Brasília, 22 de março de 2024
Foram 11 minutos de voo, mas poderia ter sido uma eternidade. Em quatro minutos de subórbita, o engenheiro de produção Victor Correa Hespanha constatou que, do espaço, tem-se a impressão de como se a Terra emanasse uma luz branca, de que o escuro do espaço é total, sem estrelas. Deu tempo, ainda, de dar cambalhotas no ar microgravitacional da nave. Estavam Victor e outros cinco turistas espaciais, sem a presença de um astronauta profissional. Era a primeira missão espacial turística privada da história, performada pela empresa Blue Origin, de Jeff Bezos, no dia 4 de junho de 2022.
Victor ganhou acesso à viagem após participar de um sorteio. Ao adquirir NFTs da Crypto Space Agency (CSA), Victor automaticamente entrou nessa rifa, da qual saiu com o ticket dourado. No total foram R$ 12 mil investidos que reverteram no sonho de criança realizado. A nave chegou a alcançar 3,7 mil quilômetros por hora e a altitude máxima foi de 100 quilômetros. “Uma coisa que me marcou muito foi ver o oxigênio ao redor da Terra. É uma camada muito fina, dá uma sensação de que precisamos cuidar muito deste lugar”.
Quase dois anos após a missão, na última quarta-feira, 20/3, Victor esteve no Confea, em diálogo com o presidente Vinicius Marchese, quando apresentou seus projetos junto à CSA, onde hoje trabalha, de tornar a viagem espacial algo mais acessível para o cidadão comum. “A gente comprou os seis assentos do foguete, então já é um investimento alto que nós fizemos justamente para entregar uma mensagem para as pessoas”, ponderou. “A gente quer impulsionar os nossos engenheiros a entenderem que existe uma nova oportunidade, comercial mesmo, de fazer negócio. Antigamente era impossível você ter uma empresa aeroespacial ou ir para o espaço, mas agora a gente está abrindo uma mata aí que vai trazer acesso para as pessoas”.
= = = =
● TAREFAS DO EXERCÍCIO
(a) Devolva a parte do trecho do documento que vai de "Brasília, 22 de" até "junho de 2022.", incluindo essas palavras.
(b) De acordo com o trecho do documento, qual foi a altitude máxima alcançada pela nave?
(c) Liste todas as pessoas citadas pelo nome no trecho do documento.
Responda com base apenas no trecho do documento.

● MATERIAL FORNECIDO
= = = =
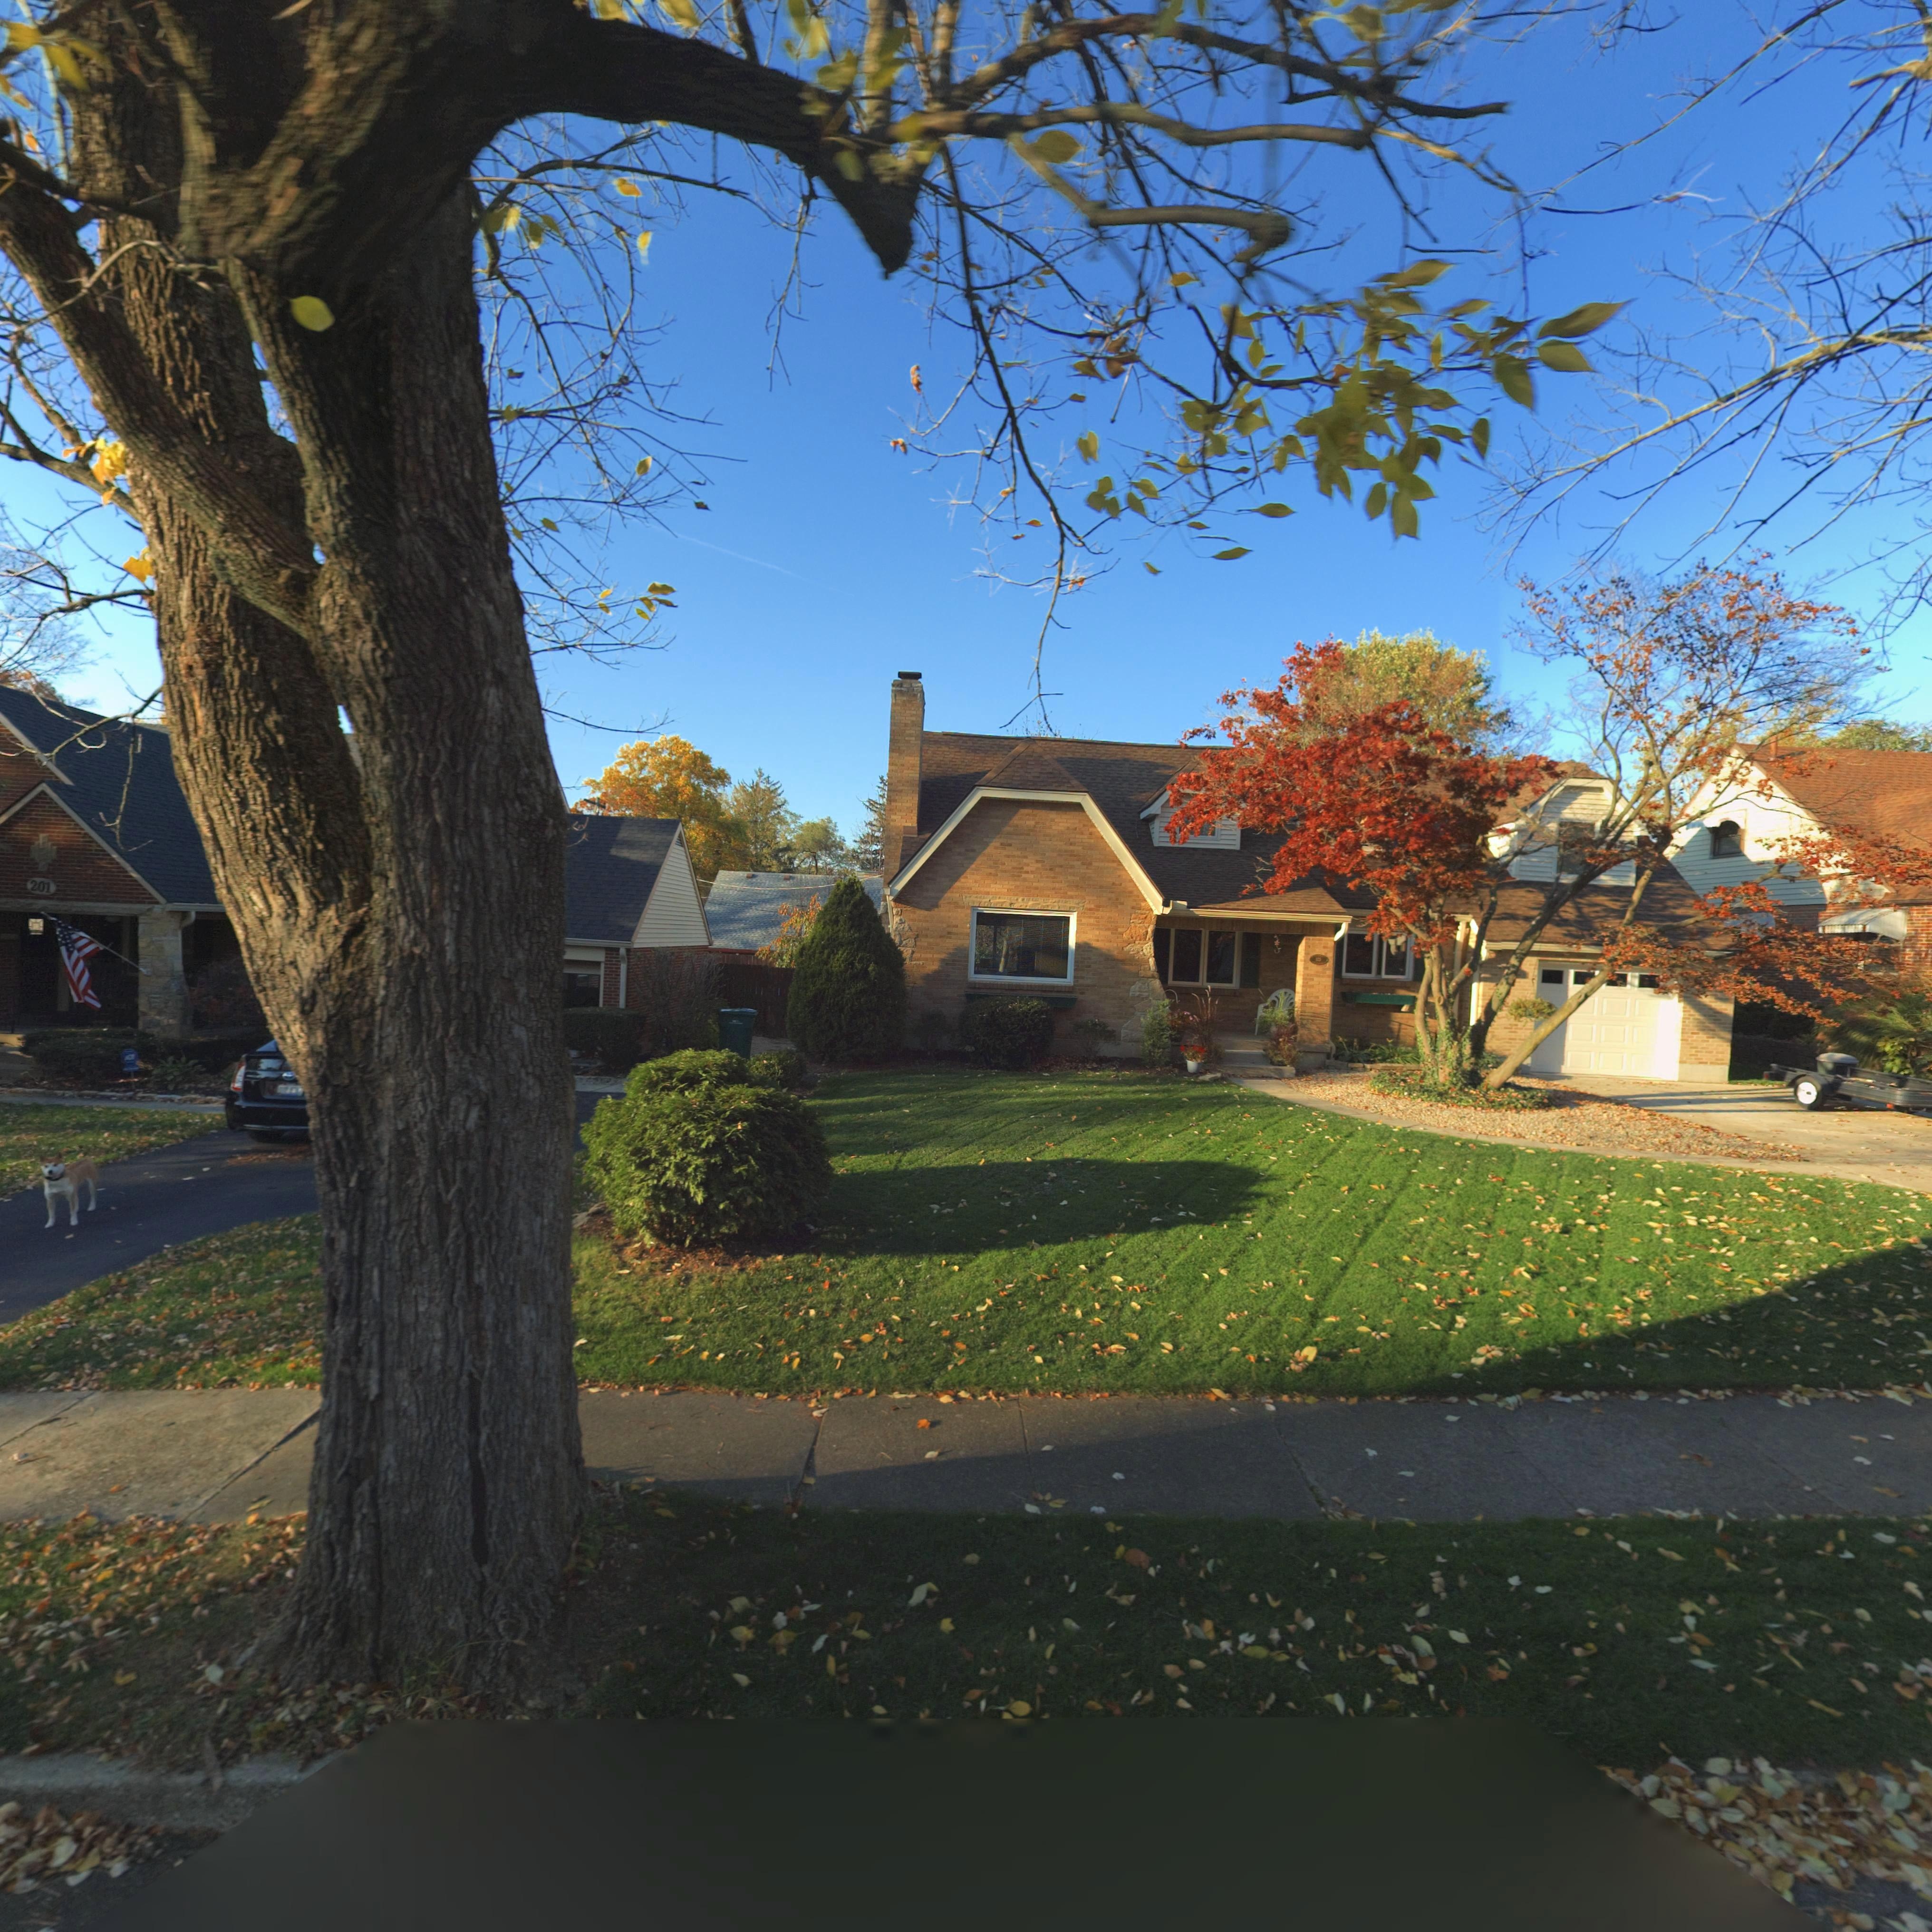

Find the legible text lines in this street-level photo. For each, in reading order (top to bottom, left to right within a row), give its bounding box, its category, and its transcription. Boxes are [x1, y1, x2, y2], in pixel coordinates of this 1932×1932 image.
= = = =
● RESPOSTAS DO EXERCÍCIO
(a)
Brasília, 22 de março de 2024
Foram 11 minutos de voo, mas poderia ter sido uma eternidade. Em quatro minutos de subórbita, o engenheiro de produção Victor Correa Hespanha constatou que, do espaço, tem-se a impressão de como se a Terra emanasse uma luz branca, de que o escuro do espaço é total, sem estrelas. Deu tempo, ainda, de dar cambalhotas no ar microgravitacional da nave. Estavam Victor e outros cinco turistas espaciais, sem a presença de um astronauta profissional. Era a primeira missão espacial turística privada da história, performada pela empresa Blue Origin, de Jeff Bezos, no dia 4 de junho de 2022.

(b) 100 quilômetros.

(c)
- Victor Correa Hespanha
- Jeff Bezos
- Vinicius Marchese